A NodeJS project which will allow a client to post an image to the api and return the text from the image.
- nodejs (>= 6.9.0) installed on your server
- npm installed on your server
- homebrew installed and functional (only if you intend to follow the steps below to install tesseract-ocr). (note if you dont use a mac you will need to substitute for the appropriate package manager commands here)
- Download and unzip Source from github
- CD into download directory
- % npm install
- Edit config/default.json (set images path, listening port, etc)
- % brew install leptonica --with-libtiff
- % brew install imagemagick
- % brew install tesseract --with-all-languages
Open the config/default.json file.
Start the application like you would any other node application by using the command npm start from the application home directory. Alternatively you may use any process manager Note: I have been unable to get this working with PM2, there is a conflict with node-config I recommend using strongloop as I had no problems running the application under it, but thats just personal pref.
Testing the webservice...
- Use a simple image containing text you want to ocr (eng_bw.jpg from tesseractjs website is my goto)

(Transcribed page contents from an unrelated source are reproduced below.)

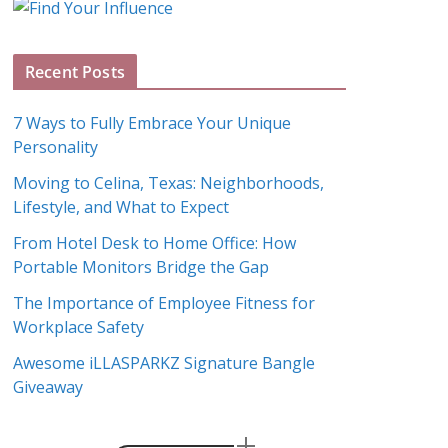
g
A
Recent Posts
r
c
7 Ways to Fully Embrace Your Unique
h
Personality
i
Moving to Celina, Texas: Neighborhoods,
v
Lifestyle, and What to Expect
e
s
From Hotel Desk to Home Office: How
Portable Monitors Bridge the Gap
The Importance of Employee Fitness for
Workplace Safety
Awesome iLLASPARKZ Signature Bangle
Giveaway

- Start the restful-ocr server
- Using curl post the image:
curl -F filedata=@/path/to/image/eng_bw.png "http://localhost:3000/api/upload"
If everything is working properly you should see your text returned. Note that especially when using tesseractjs this may take some time.
If you wish to package the application for easy deployment to a server, this can be done easily using gulp.
- % npm install (This should already be done, but saying it again to be sure)
- % node ./node_modules/gulp/bin/gulp.js
Thats it, there should now be a zip file located in the dist directory. You can unzip this on any server with nodejs installed and follow the Operation steps to run the webservice.